Bild: Bogenschiessen in Winterfell
Genau hier sei es gewesen, in der dunklen Nische im Sandstein dahinten,
sagt der junge Mann in hörbar indisch gefärbtem Englisch. „Hier hat die
rote Priesterin Milisandre den Schatten geboren, der später Renley
Baratheon ermordet hat.“ Zum Beweis holt der Mann sein Tablet aus der
Umhängetasche. Auf dem Bildschirm entkleidet sich Sekunden später eine
blasse Rothaarige im Fackelschein. „Sehen Sie, genau dieselbe Stelle – nur
war es mitten in der Nacht.“
„Die Nacht ist dunkel und voller Schrecken“, pflegt die rote Priesterin
Melisandre in solchen Augenblicken Mantra-artig ihren Anhängern vorzubeten.

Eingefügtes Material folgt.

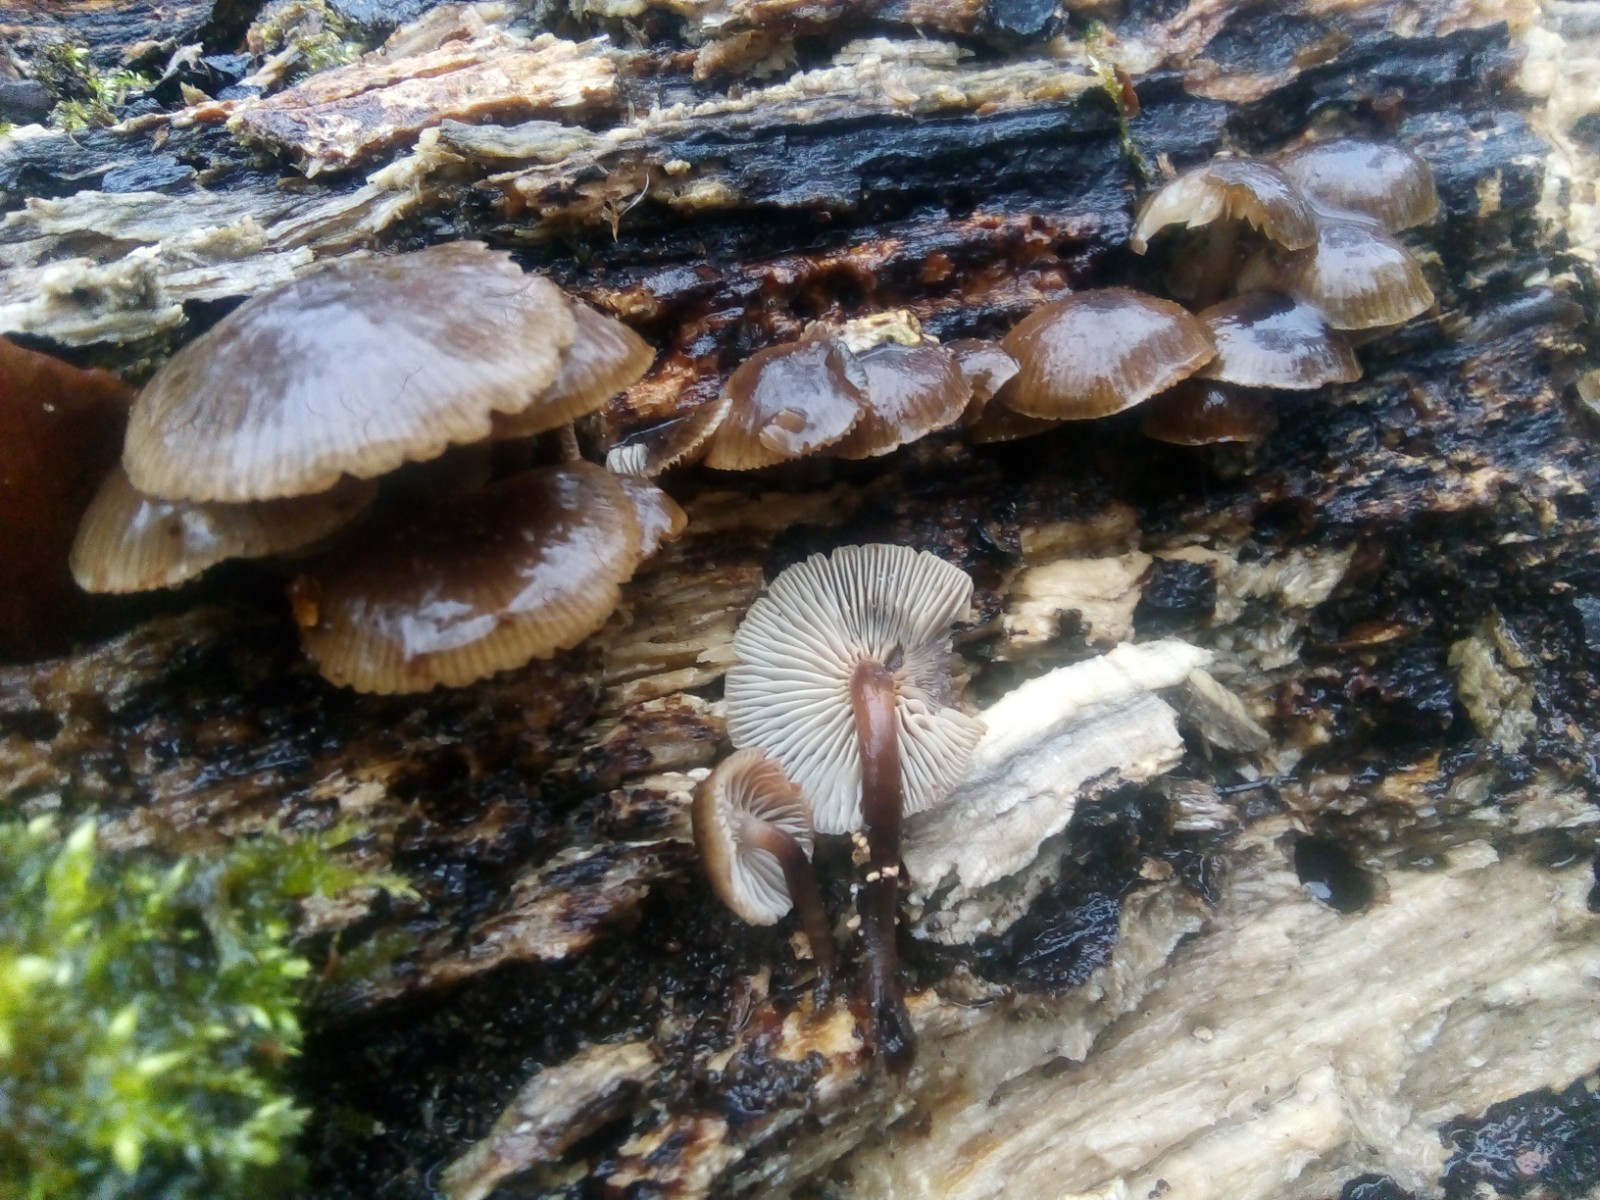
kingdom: Fungi
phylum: Basidiomycota
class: Agaricomycetes
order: Agaricales
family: Mycenaceae
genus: Mycena
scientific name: Mycena tintinnabulum
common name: vinter-huesvamp
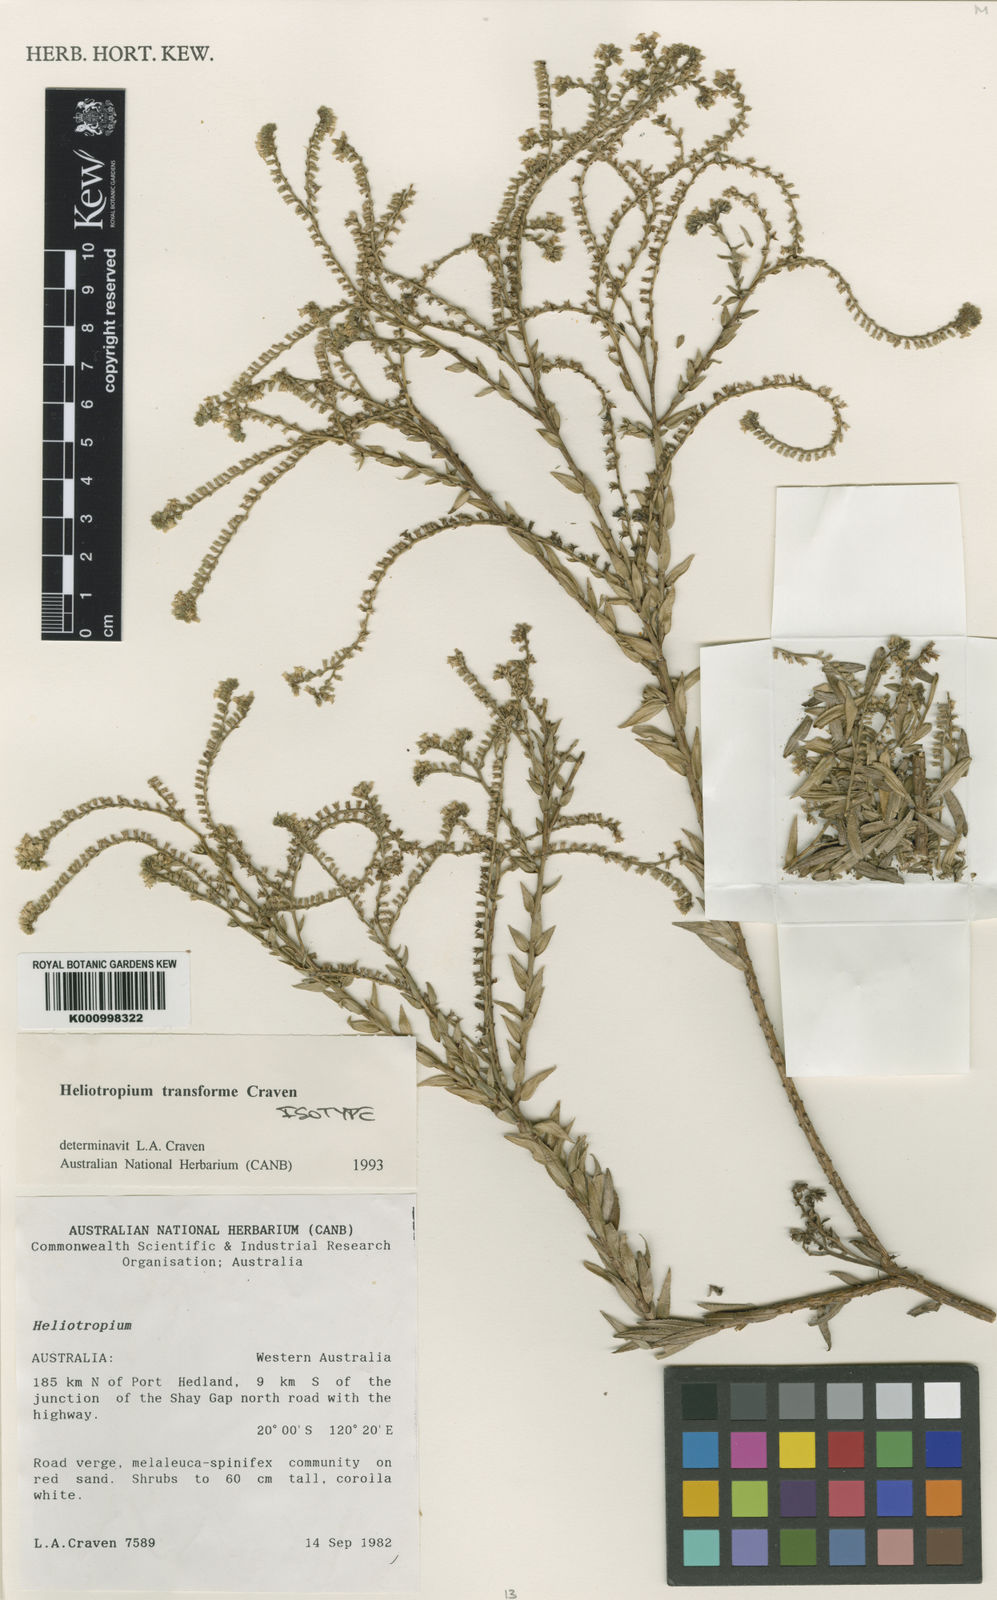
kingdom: Plantae
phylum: Tracheophyta
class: Magnoliopsida
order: Boraginales
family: Heliotropiaceae
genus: Euploca
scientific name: Euploca transformis
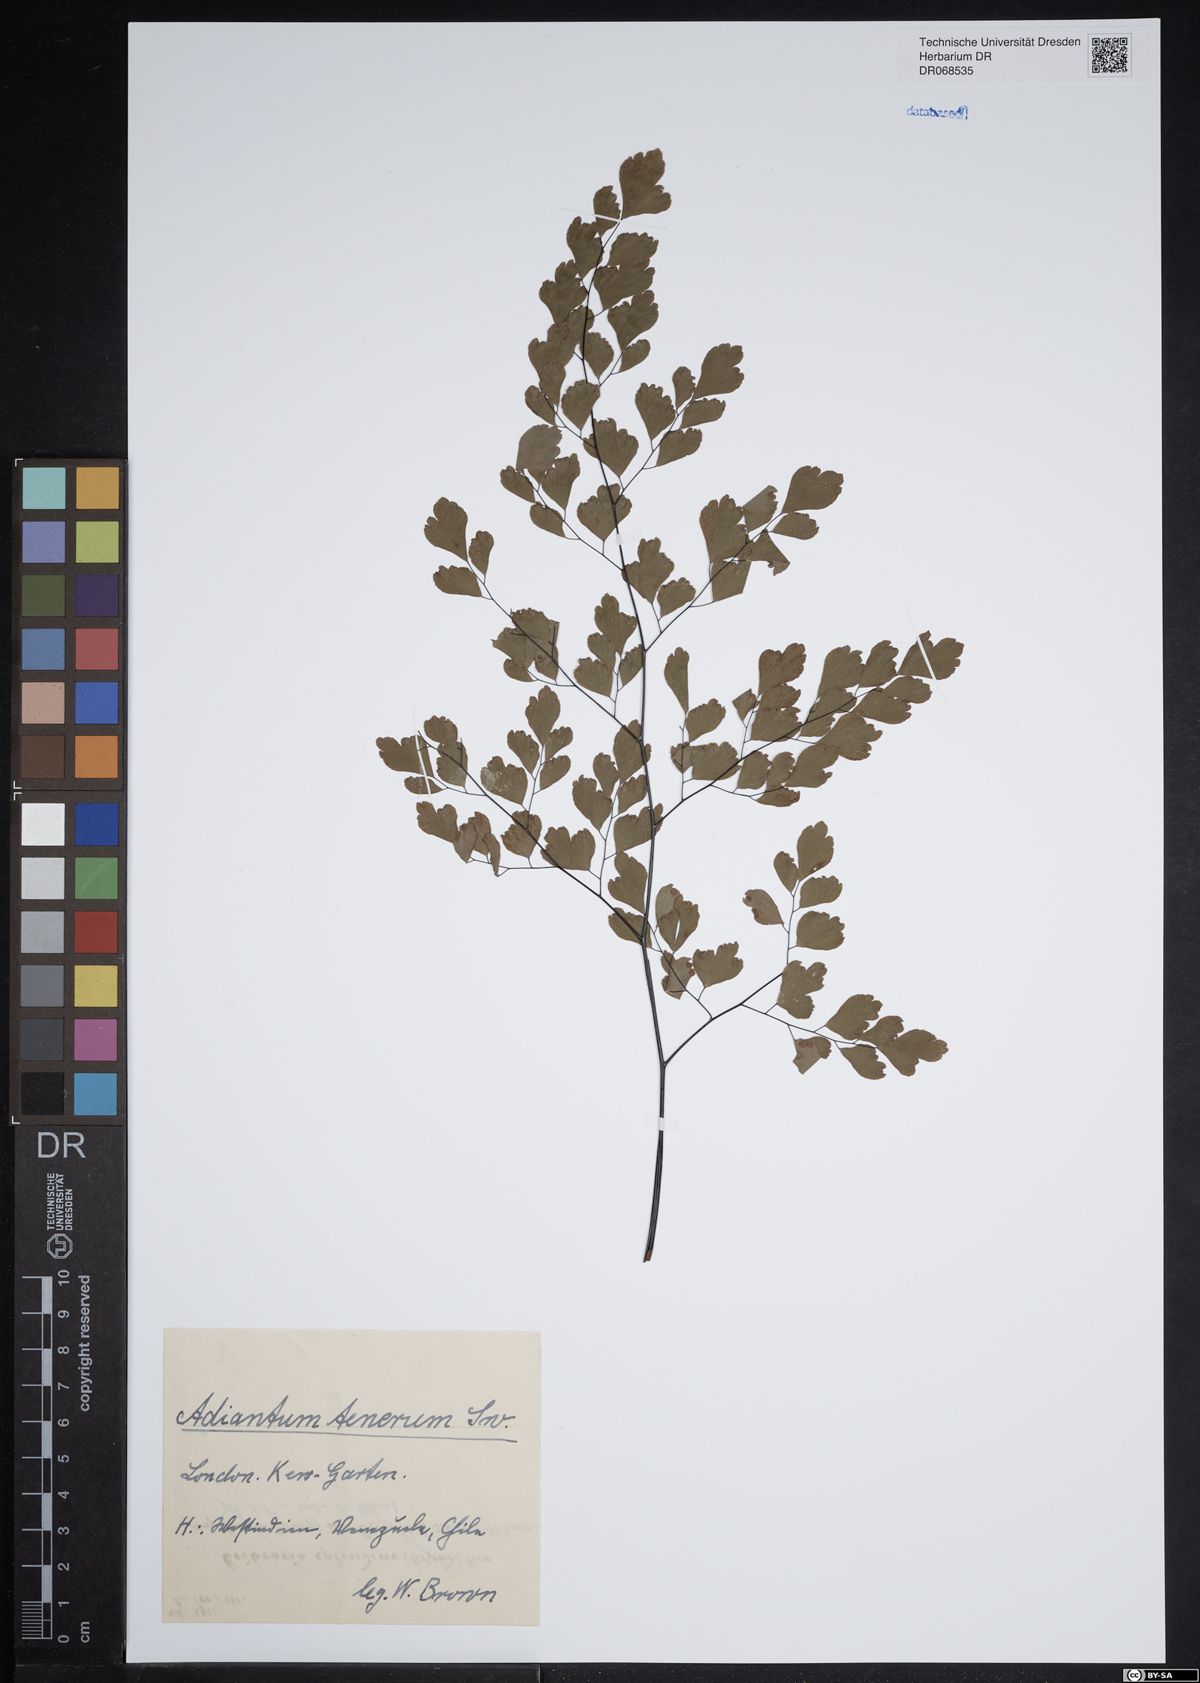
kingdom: Plantae
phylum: Tracheophyta
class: Polypodiopsida
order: Polypodiales
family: Pteridaceae
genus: Adiantum
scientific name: Adiantum tenerum
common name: Fan maidenhair
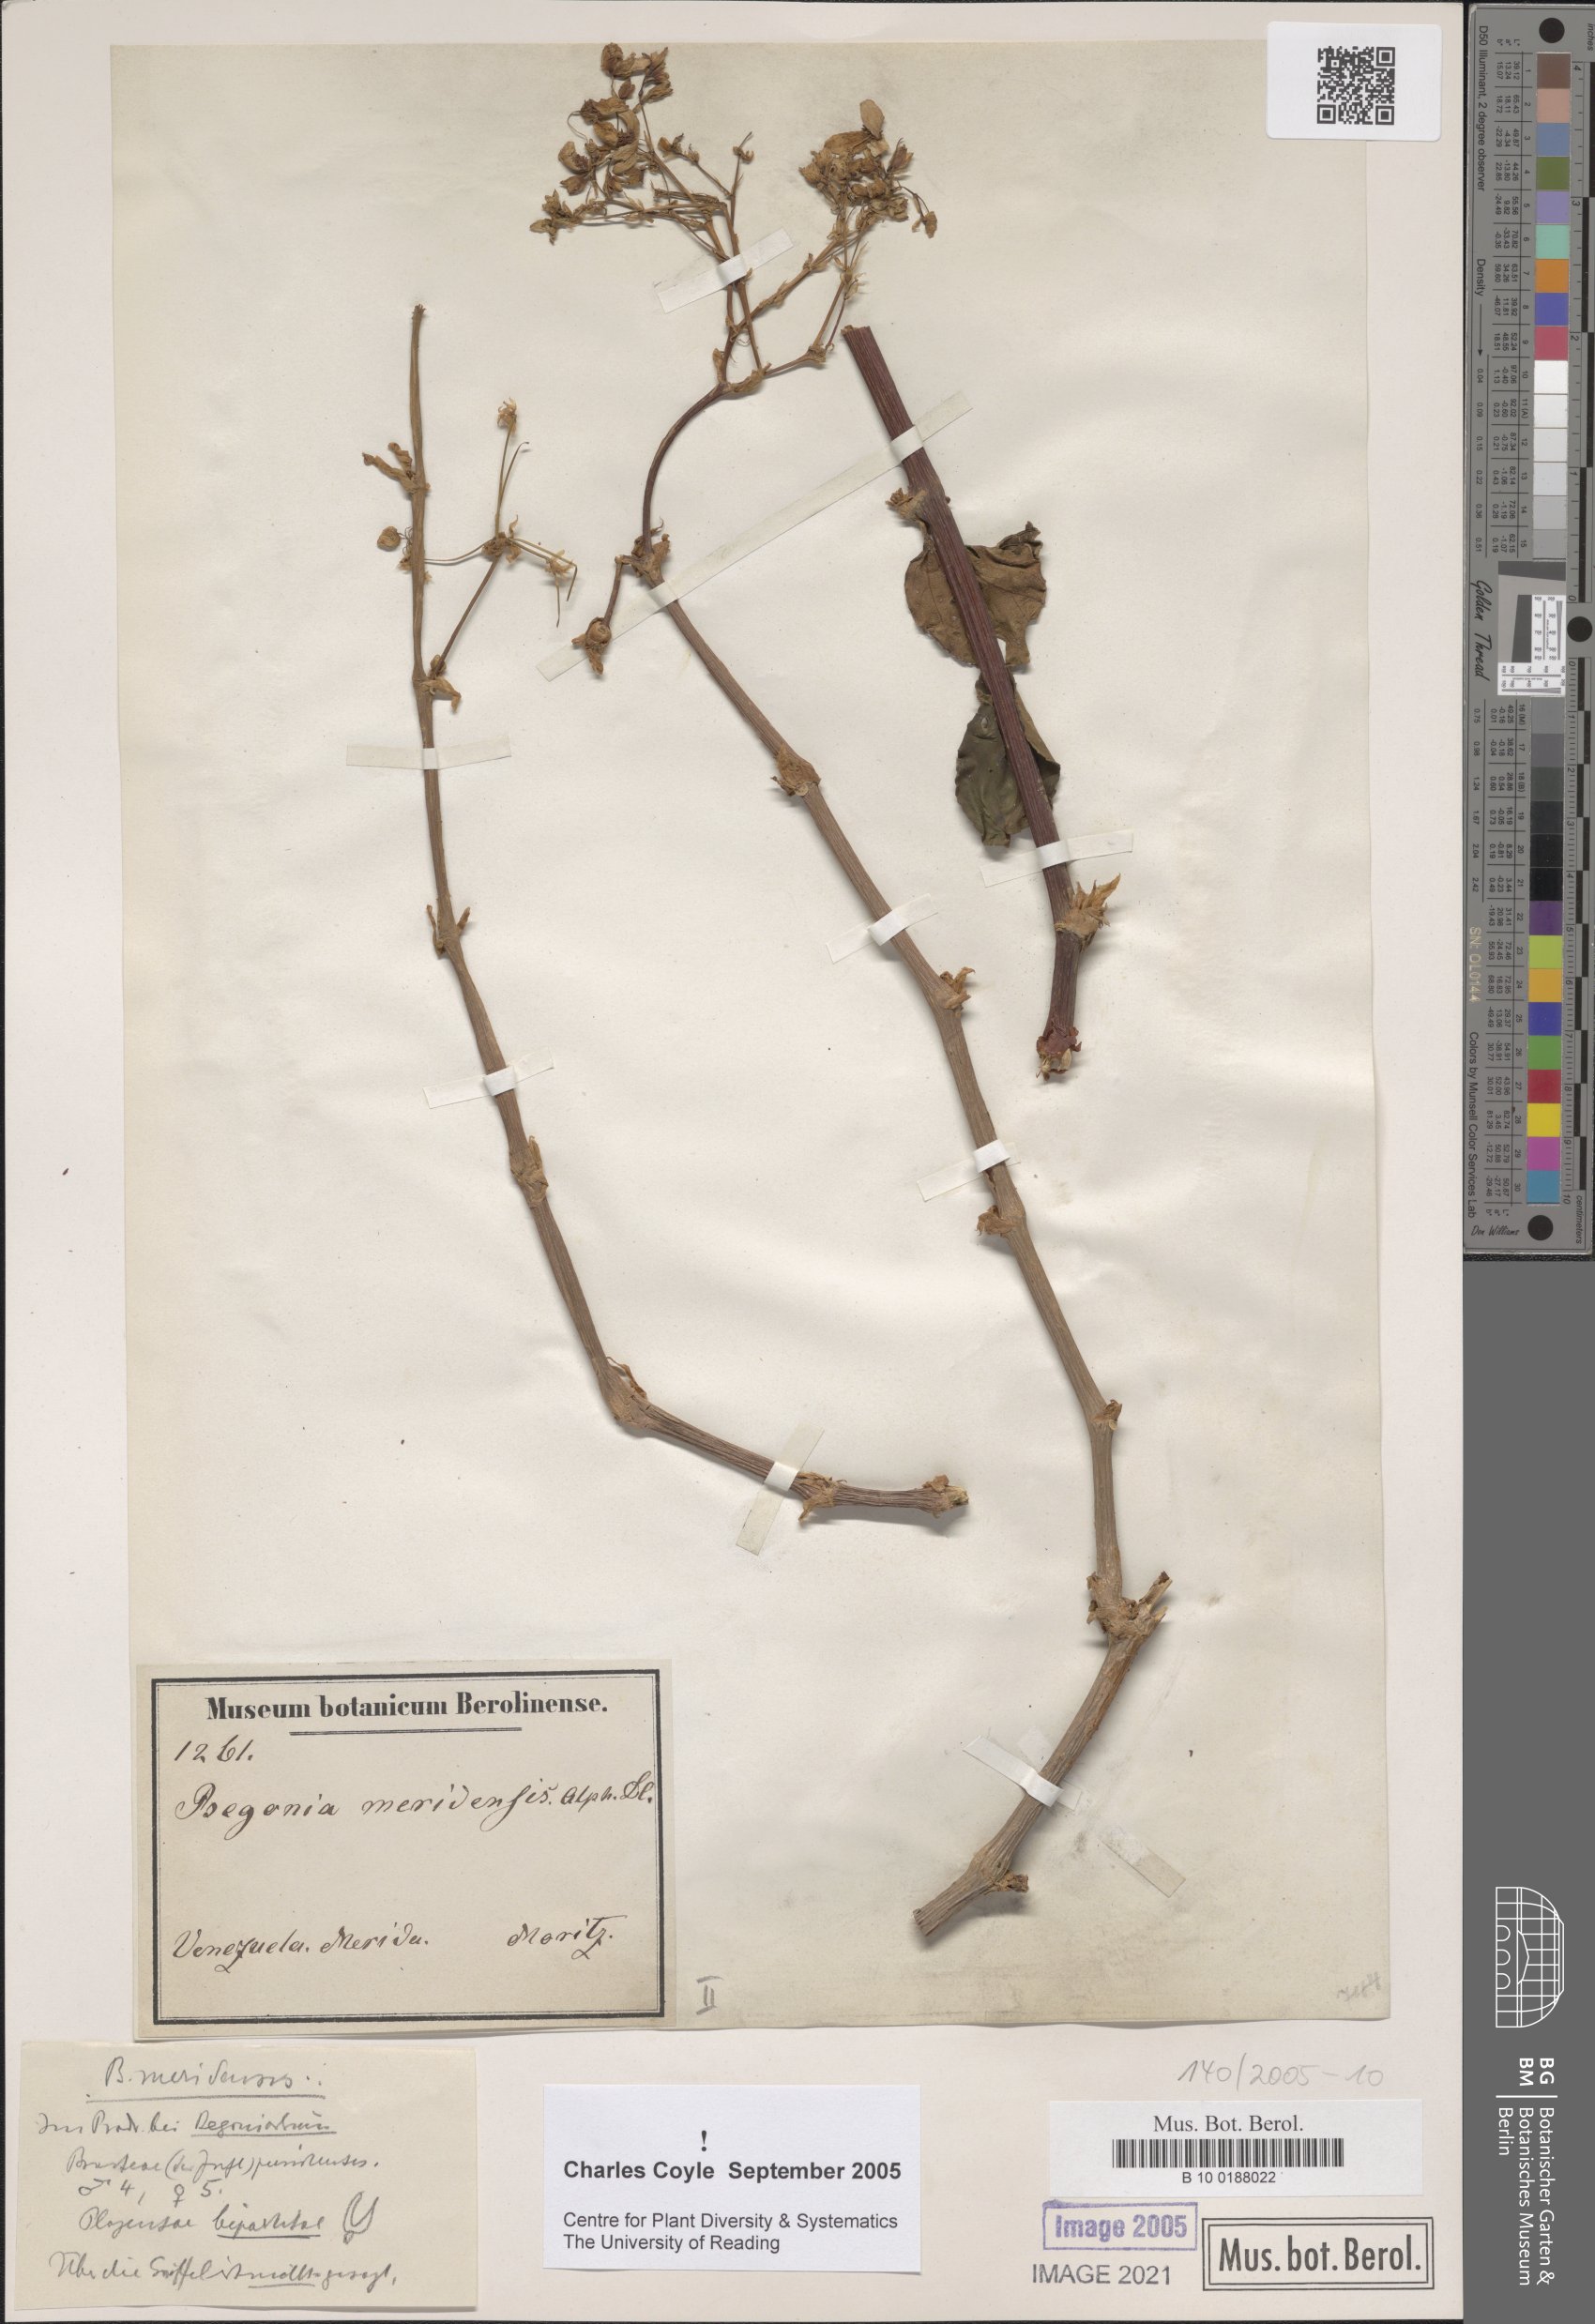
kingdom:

Eben will man trotzdem dem Inder, der sich als Navid aus Belfast vorstellt,
erklären, dass Melisandre nur eine Figur in der US-amerikanischen
Fantasyserie „Game of Thrones“ des Bezahlsenders HBO nach den Romanen von
George R. R. Martin spielt. Da zeigt Navid auf das, was man selbst für ein
banales Absperrgitter am Ende der kleinen Sandsteinhöhle in den Klippen des
nordirischen Dorfes Cushendum gehalten hatte. „Dieses Gitter hat den
Figuren den Weg versperrt. Die Szenen wurden durch die Latten gefilmt“,
sagt er mit Kennerblick.
„Game of Thrones“ ist längst ein vielfach preisgekrönter Welterfolg. Auch
wenn die verworrene Geschichte um den Kampf mehrerer Familien um den
Eisernen Thron von Westeros als märchenhaft überhöhtes Mittelalterspektakel
daherkommt, haben die Macher von Anfang an auf teils spektakuläre reale
Schauplätze gesetzt. Die aufwendige Bildsprache brachte nicht nur der Serie
eine wachsende Fangemeinde. Die Drehorte selbst wurden zu Pilgerstätten.
Cushendum ist ein hübsches Kaff an der Ostküste Nordirlands, gut eine
Autostunde nördlich von Belfast. Früher hielten hier allenfalls Leute an,
die in der Bucht Kajak fahren wollten, wenn überhaupt Leute kamen.
Schließlich hatte Nordirland noch Jahre nach dem Ende der „Troubles“, wie
sie hier den Bürgerkrieg mit viel Understatement nennen, keinen besonders
sicheren Ruf. Doch seit gut 18 Monaten ist das anders.
## Im Umland von Ballymoney
„Im Sommerhalbjahr kommen jeden Tag vier bis sechs Busse auf speziellen
Touren aus Belfast“, staunt Cormac, der heutige Besitzer von Mary McBride’s
winziger Bar am nicht größeren Hafen. Die wenigsten Touristen bleiben
länger als 15 Minuten, denn auf ihrer Tribute-Tour zu den Schauplätzen der
Serie haben die meisten einen eng gesteckten Zeitplan.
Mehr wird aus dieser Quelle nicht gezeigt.